ON MOTIONS FOR REHEARING
Both appellant and appellee have filed motions for rehearing in this case. Appel-lee asserts this court erred: (1) in reversing the judgment on a point not assigned; (2) in reversing on a point not stated or briefed; (3) in holding that plaintiff was not a public official for defamation purposes; (4) by failing to hold as a matter of law that appellant was both a public official and a public figure; (5) by holding that a news media can be held liable in damages upon a news story accurately reported; (6) by, in its ruling, violating the established rule of law that it is the duty of the appellate court to sustain the judgment of the trial court if that judgment is correct upon any theory of law; and (7) in denying due process by reversing the judgment of the trial court upon grounds not supported by the record. Appellant asserts error on the part of this court in failing to reverse the trial court’s denial of appellant’s motion to compel answers to disclose names of witnesses.
In advancing its first two assertions, ap-pellee has apparently overlooked points of error five, six and seven of appellant’s brief wherein he specifically attacked the finding of the trial court that appellant was a public figure as a matter of law and its counterpoint five wherein appellee asserted that, as a matter of law appellant was a public official and a public figure. Examination of the opinion will reveal that appellant’s points of error five through seven *852were granted and the basis therefor explained.
It must also be remembered that this was an appeal from the granting of a motion for summary judgment. In summary judgment cases the summary judgment granted should be affirmed only if the summary judgment record establishes a right thereto as a matter of law and the movant must establish that it is entitled to the judgment by reason of the matters set out in the motion. Clear Creek Basin Auth. v. City of Houston, 573 S.W.2d 839 (Tex.1978); Gibbs v. General Motors Corporation, 450 S.W.2d 827, 828 (Tex.1970); Harrington v. Young Men’s Christian Association of Houston and Harris County, 452 S.W.2d 423, 424 (Tex.1970). The burden of demonstrating the lack of a genuine issue of material fact is upon the movant and all doubts are resolved against him. Womack v. Allstate Ins. Company, 156 Tex. 467, 296 S.W.2d 233, 235 (1957); Lindley v. Smith, 524 S.W.2d 520, 523 (Tex.Civ.App.—Corpus Christi 1975, no writ); Cox v. Bancoklahoma Agri-Service Corp., 641 S.W.2d 400, 402 (Tex.App.—Amarillo 1982, no writ).
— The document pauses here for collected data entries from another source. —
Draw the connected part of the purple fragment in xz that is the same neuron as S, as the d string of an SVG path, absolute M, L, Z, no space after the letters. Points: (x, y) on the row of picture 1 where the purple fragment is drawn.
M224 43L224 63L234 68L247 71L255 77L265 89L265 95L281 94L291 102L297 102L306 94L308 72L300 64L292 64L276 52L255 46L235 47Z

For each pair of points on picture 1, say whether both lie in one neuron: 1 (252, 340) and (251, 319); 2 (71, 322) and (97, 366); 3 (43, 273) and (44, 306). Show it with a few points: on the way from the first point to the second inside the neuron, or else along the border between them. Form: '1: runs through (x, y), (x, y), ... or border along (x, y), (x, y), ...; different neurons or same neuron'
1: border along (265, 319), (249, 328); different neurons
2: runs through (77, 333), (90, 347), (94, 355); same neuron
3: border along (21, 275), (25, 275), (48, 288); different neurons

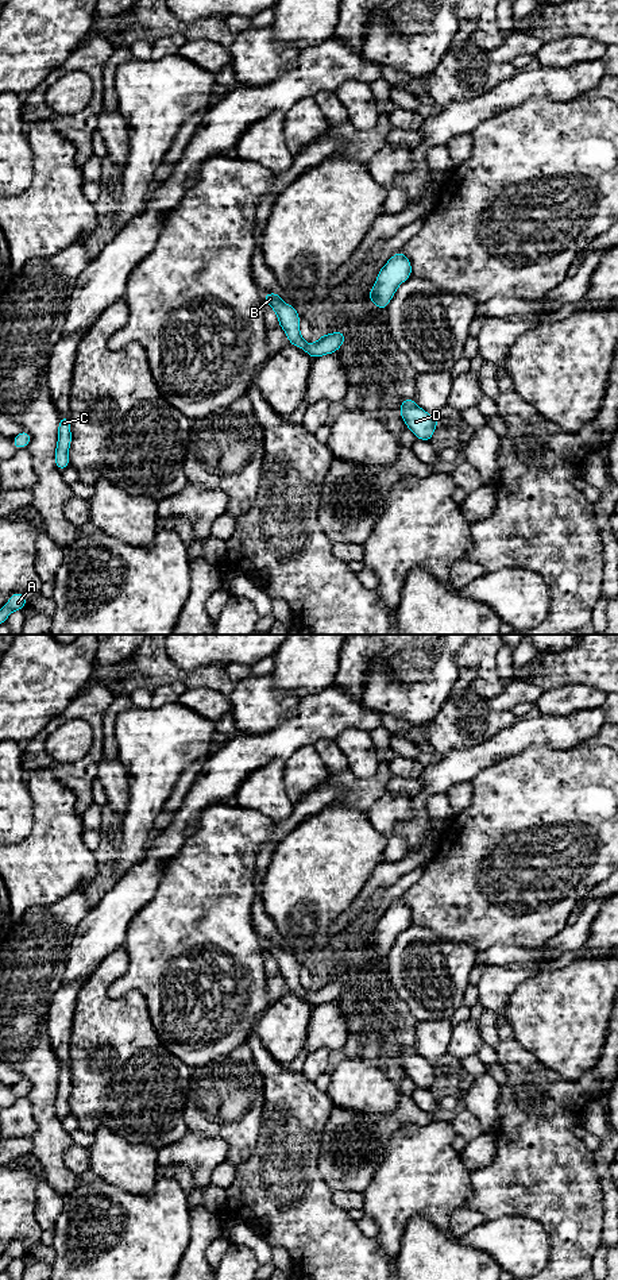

This court did not hold that a news media could be held liable in damages upon a news story accurately reported. We did hold that, under the rules governing the consideration of an appeal from a summary judgment, the summary judgment evidence under consideration in this appeal did not support a finding that, as a matter of law, appellant was a “public official” or “public figure.” We pointed out that since appellee had not asserted a right to summary judgment upon a negligence theory it was not necessary to determine if the summary judgment proof negated the existence of any fact issue with regard to negligence. Appellee’s motion for rehearing is overruled.
We have also considered appellant’s motion for rehearing and we remain convinced our ruling on this point was correct. Appellant’s motion for rehearing is also overruled.